Childless by Choice: Having Kids Isn’t for Everyone


As Hollywood stars show off their newborns on celebrity magazine covers and infertile couples spend thousands of dollars at reproductive clinics, you could get the impression that having children is a necessity. But for “childless by choice” couples, dirty diapers and late-night feedings may not sound like much fun.

Neither do soccer-shuttle mini-vans, teenage temper tantrums or college tuition bills. In fact, for such couples, a household of two may feel exactly right.

In the United States, nearly 20 percent of women conclude their childbearing years – defined as the 40 to 44 age bracket – without having given birth, the Pew Research Center reported in June 2010, based on 2008 numbers. That number was up from 10 percent in 1976. Childlessness has increased among all racial and ethnic groups and for women of most education levels.

Remaining childless

Remaining childless can be a matter of being unable to conceive or unable to carry a pregnancy to term. It can also be a choice. For people who choose not to have children, the term “child-free” has a more positive connotation, according to Laura Scott, author of “Two Is Enough: A Couple’s Guide to Living Childless By Choice.”

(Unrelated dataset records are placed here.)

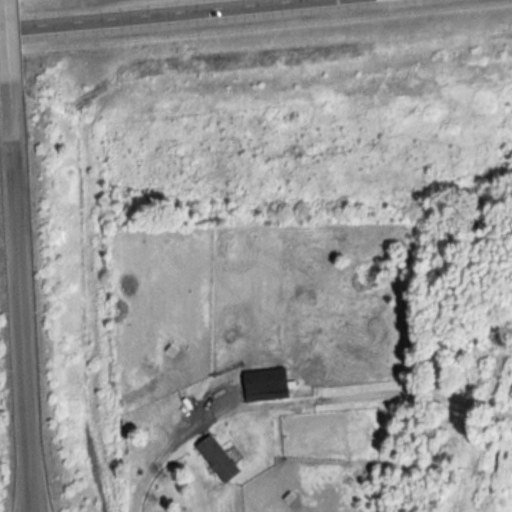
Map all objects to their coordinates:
road: (120, 11)
road: (11, 312)
building: (261, 385)
building: (213, 459)
road: (149, 471)
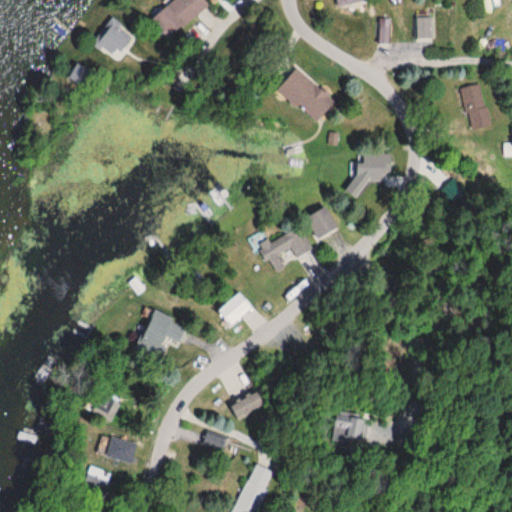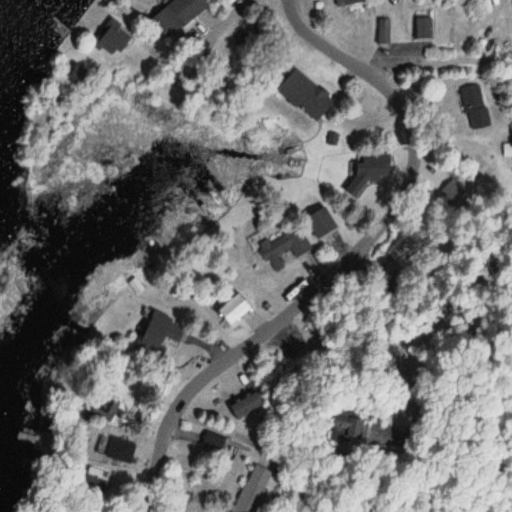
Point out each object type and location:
building: (345, 2)
building: (175, 15)
road: (231, 16)
building: (422, 28)
building: (302, 95)
building: (474, 107)
building: (373, 163)
building: (319, 224)
building: (284, 248)
road: (349, 258)
building: (231, 310)
building: (157, 335)
building: (242, 407)
building: (342, 430)
building: (120, 451)
building: (250, 490)
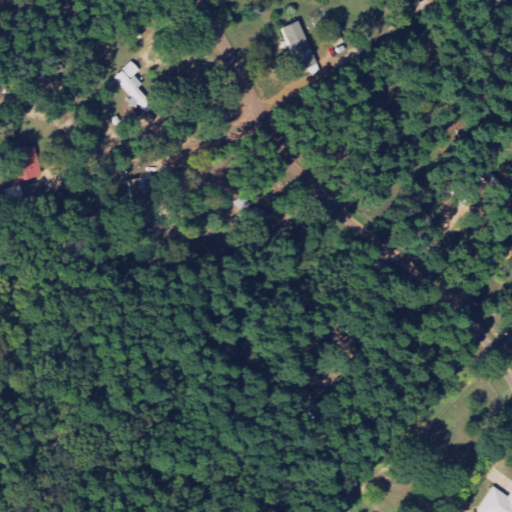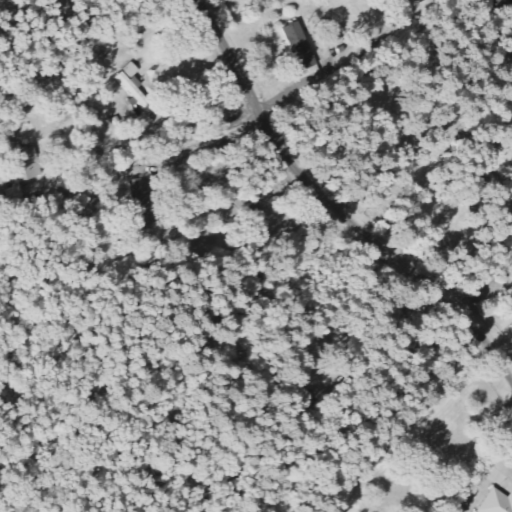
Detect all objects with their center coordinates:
building: (300, 46)
building: (136, 87)
road: (370, 100)
building: (150, 190)
road: (333, 205)
building: (494, 501)
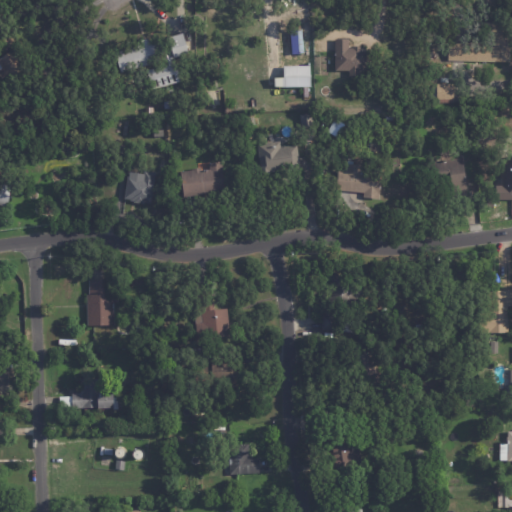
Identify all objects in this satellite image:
building: (3, 19)
road: (61, 20)
building: (8, 39)
building: (175, 43)
building: (481, 43)
building: (483, 46)
building: (135, 55)
building: (347, 57)
building: (154, 60)
building: (8, 64)
building: (13, 67)
building: (164, 73)
building: (292, 76)
building: (442, 92)
building: (443, 92)
building: (166, 105)
building: (148, 111)
building: (305, 119)
building: (333, 127)
building: (158, 133)
building: (443, 149)
building: (275, 155)
building: (277, 157)
building: (328, 158)
building: (329, 165)
building: (451, 173)
building: (451, 174)
building: (504, 178)
building: (201, 179)
building: (356, 180)
building: (203, 181)
building: (358, 182)
building: (137, 186)
building: (473, 188)
building: (140, 189)
building: (3, 194)
building: (4, 195)
building: (353, 197)
road: (255, 237)
building: (337, 299)
building: (98, 301)
building: (148, 303)
building: (99, 304)
building: (498, 308)
building: (497, 313)
building: (212, 321)
building: (325, 321)
building: (210, 322)
building: (428, 331)
building: (490, 346)
building: (494, 348)
building: (365, 369)
building: (222, 370)
road: (39, 372)
building: (115, 372)
road: (289, 372)
building: (218, 373)
building: (510, 375)
building: (509, 380)
building: (89, 395)
building: (90, 397)
building: (151, 405)
building: (509, 426)
building: (220, 427)
building: (422, 429)
building: (505, 447)
building: (506, 449)
building: (107, 452)
building: (343, 452)
building: (344, 454)
building: (240, 459)
building: (241, 461)
building: (119, 466)
building: (349, 482)
building: (510, 508)
building: (118, 509)
building: (510, 509)
building: (349, 510)
building: (353, 511)
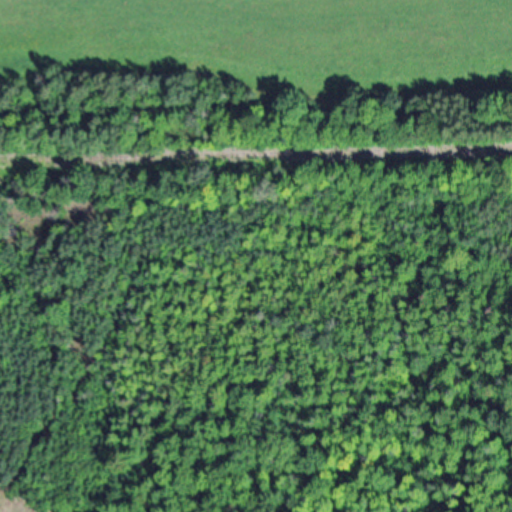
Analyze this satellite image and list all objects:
railway: (256, 157)
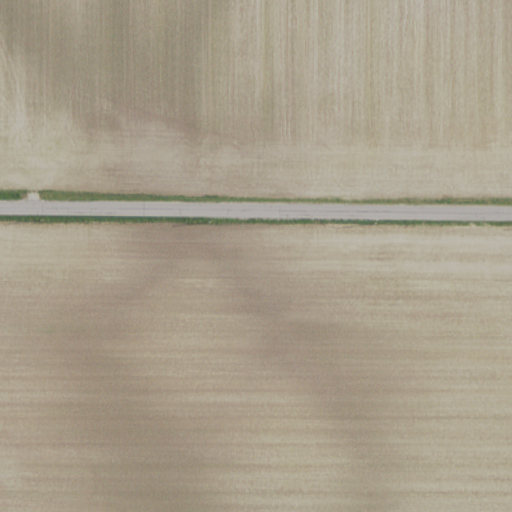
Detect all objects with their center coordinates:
road: (255, 207)
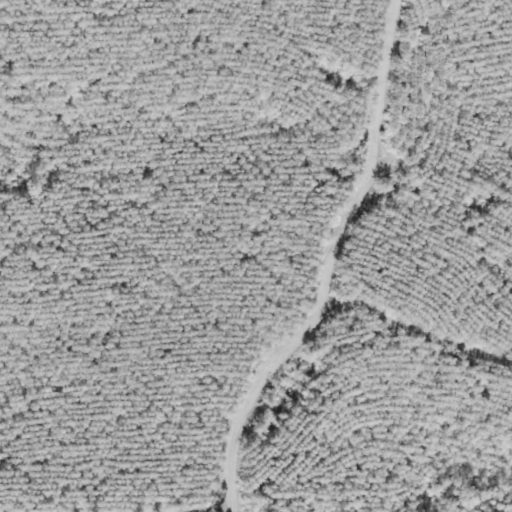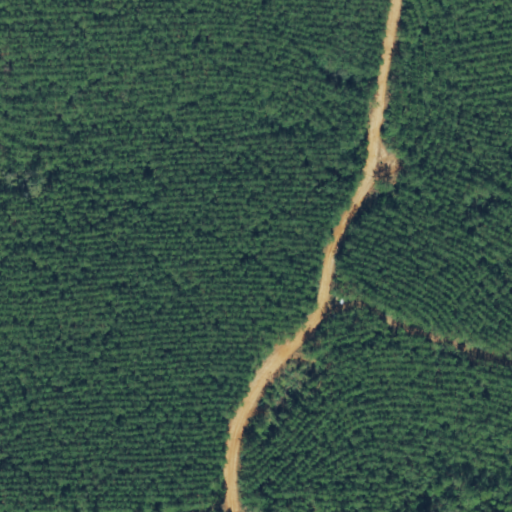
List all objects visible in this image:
road: (248, 265)
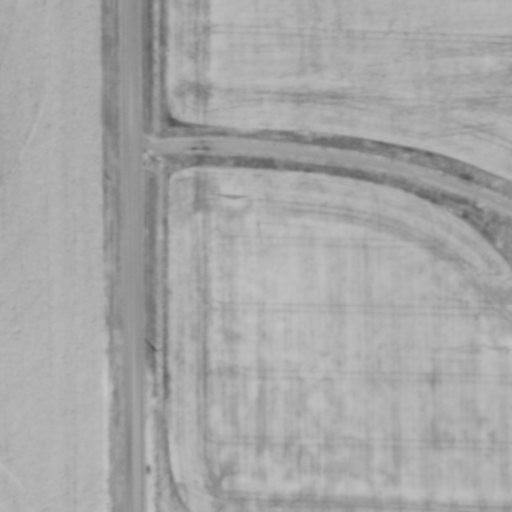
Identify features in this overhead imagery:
road: (326, 154)
road: (133, 255)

The proverbial bundle of joy does not always live up to its billing, according to Robin Simon, a Florida State University sociology professor who has studied parenting. She says that parents on average report lower levels of emotional well-being than do people who do not have children. The finding is “counterintuitive,” she said, “because we have these cultural beliefs that children are the key to happiness and a healthy life, and they’re not.”

Negative societal attitudes

Older, negative societal attitudes about couples without children are changing, according to the Pew Research Center. In a 2007 survey by the center, 41 percent of adults said children are very important to marital success, compared with 65 percent who thought that way in 1990. And in another Pew Research Center survey in 2009, 46 percent of people said the fact that more women are never having children does not matter, from a societal point of view.

In conclusion, life without children is becoming an increasingly viable option for couples, especially as women gain more job opportunities and birth control options. A general trend toward later marriage and childbearing certainly contributes to higher numbers of couples who want children but are unsuccessful in bearing them, since female fertility declines with age. But just as importantly, women do not, according to the Pew Research Center, feel as much social and family pressure to have children as they did in decades past.